**Instruction**
Copy all lines below that use the word "Lager".

**Dataset entries**
○ ○ ○ ○ ○
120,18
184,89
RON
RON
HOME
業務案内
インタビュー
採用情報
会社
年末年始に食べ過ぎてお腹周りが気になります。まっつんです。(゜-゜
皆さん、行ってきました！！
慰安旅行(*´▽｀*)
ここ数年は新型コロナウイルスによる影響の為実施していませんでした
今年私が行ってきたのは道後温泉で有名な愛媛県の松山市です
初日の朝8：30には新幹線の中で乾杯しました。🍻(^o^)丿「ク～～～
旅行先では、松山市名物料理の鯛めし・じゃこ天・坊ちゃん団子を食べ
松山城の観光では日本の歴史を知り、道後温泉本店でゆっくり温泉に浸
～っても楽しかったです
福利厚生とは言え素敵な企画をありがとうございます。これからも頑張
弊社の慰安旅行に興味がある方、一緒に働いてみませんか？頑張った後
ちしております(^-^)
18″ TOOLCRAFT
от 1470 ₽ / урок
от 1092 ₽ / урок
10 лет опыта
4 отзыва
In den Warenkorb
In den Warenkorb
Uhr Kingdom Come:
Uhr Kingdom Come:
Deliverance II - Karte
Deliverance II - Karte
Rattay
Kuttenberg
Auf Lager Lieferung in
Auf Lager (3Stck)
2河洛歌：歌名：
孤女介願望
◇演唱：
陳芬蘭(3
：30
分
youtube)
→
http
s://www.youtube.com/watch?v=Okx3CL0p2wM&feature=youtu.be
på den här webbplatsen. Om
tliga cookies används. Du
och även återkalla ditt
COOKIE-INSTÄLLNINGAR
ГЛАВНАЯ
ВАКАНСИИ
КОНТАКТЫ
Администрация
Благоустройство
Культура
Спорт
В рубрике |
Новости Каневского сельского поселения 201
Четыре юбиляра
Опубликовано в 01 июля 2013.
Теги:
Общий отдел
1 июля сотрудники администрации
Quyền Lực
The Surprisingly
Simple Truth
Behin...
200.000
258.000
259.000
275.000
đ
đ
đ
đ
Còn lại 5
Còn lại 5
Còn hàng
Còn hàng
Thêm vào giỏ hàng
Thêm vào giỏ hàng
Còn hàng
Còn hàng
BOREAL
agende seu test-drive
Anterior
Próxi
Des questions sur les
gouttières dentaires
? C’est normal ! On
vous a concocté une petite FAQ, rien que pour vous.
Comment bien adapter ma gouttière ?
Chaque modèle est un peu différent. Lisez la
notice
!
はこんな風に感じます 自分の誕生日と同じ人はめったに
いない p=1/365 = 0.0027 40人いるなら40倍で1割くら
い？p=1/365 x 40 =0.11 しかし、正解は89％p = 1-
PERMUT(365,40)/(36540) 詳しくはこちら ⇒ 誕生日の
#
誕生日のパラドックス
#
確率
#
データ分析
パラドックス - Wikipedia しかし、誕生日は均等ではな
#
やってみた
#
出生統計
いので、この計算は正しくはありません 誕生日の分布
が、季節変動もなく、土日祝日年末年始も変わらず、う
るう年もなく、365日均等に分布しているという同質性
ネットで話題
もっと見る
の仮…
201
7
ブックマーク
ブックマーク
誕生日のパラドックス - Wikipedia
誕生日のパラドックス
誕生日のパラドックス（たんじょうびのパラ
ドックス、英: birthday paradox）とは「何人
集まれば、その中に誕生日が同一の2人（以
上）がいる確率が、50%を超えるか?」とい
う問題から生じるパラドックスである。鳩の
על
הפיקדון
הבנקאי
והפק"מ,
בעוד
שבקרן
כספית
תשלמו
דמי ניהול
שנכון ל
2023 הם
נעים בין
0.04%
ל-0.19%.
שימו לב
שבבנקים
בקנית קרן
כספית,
○ ○ ○ ○ ○
**Task result**
Auf Lager Lieferung in
Auf Lager (3Stck)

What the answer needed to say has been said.